[Directions for this task]: In the representations and warranties clause below, which exhibit lists the exceptions to the Executive's statement that he is not party to any agreement restricting confidential information or services?

6. REPRESENTATIONS AND WARRANTIES OF THE EXECUTIVE. The Executive,
hereby represents and warrants to the Company as follows: (i) The Executive has
the legal capacity and unrestricted right to execute and deliver this Agreement
and to perform all of his obligations hereunder; (ii) the execution and delivery
of this Agreement by the Executive and the performance of his obligations
hereunder will not violate or be in conflict with any fiduciary or other duty,
instrument, agreement, document, arrangement, or other understanding to which
Executive is a party or by which he is or may be bound or subject; and (iii)
except as set forth in Exhibit B attached hereto, the Executive is not a party
to any instrument, agreement, document, arrangement, including, but not limited
to, invention assignment agreement, confidential information agreement,
non-competition agreement, non-solicitation agreement, or other understanding
with any person (other than the Company) requiring or restricting the use or
disclosure of any confidential information or the provision of any employment,
consulting or other services.

[Information supplied]:
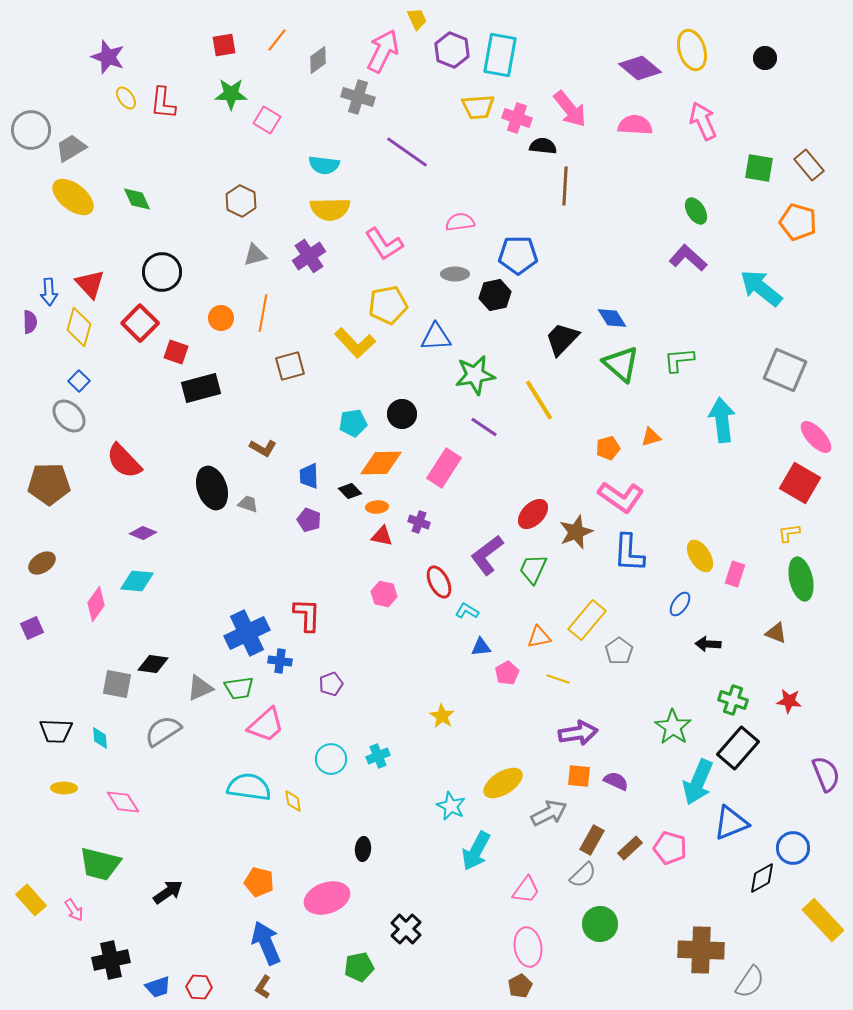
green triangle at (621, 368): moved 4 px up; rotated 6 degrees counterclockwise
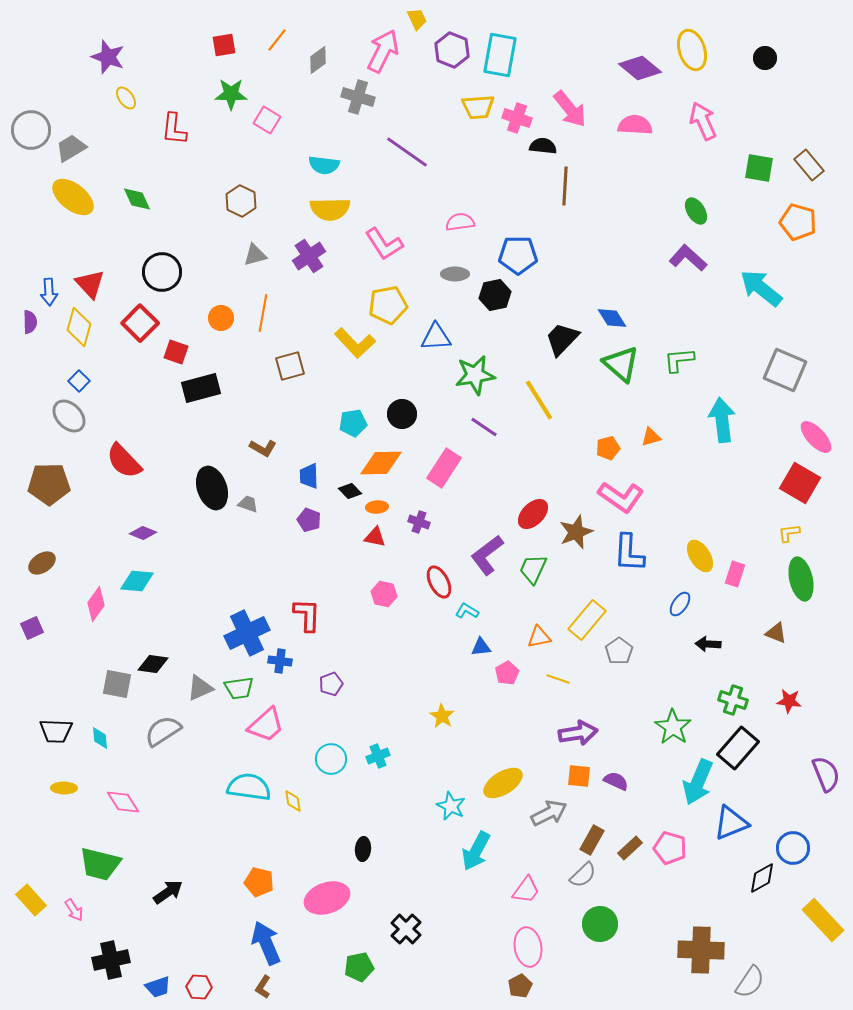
red L-shape at (163, 103): moved 11 px right, 26 px down
red triangle at (382, 536): moved 7 px left, 1 px down
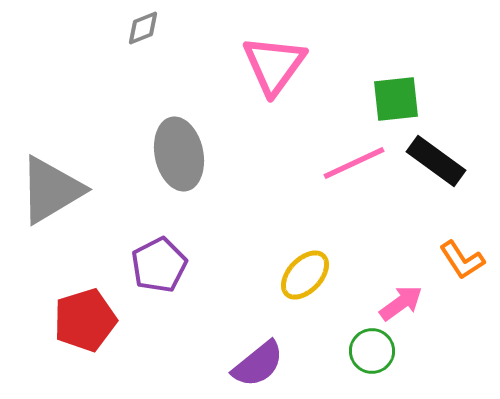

[Worked solution]: Exhibit B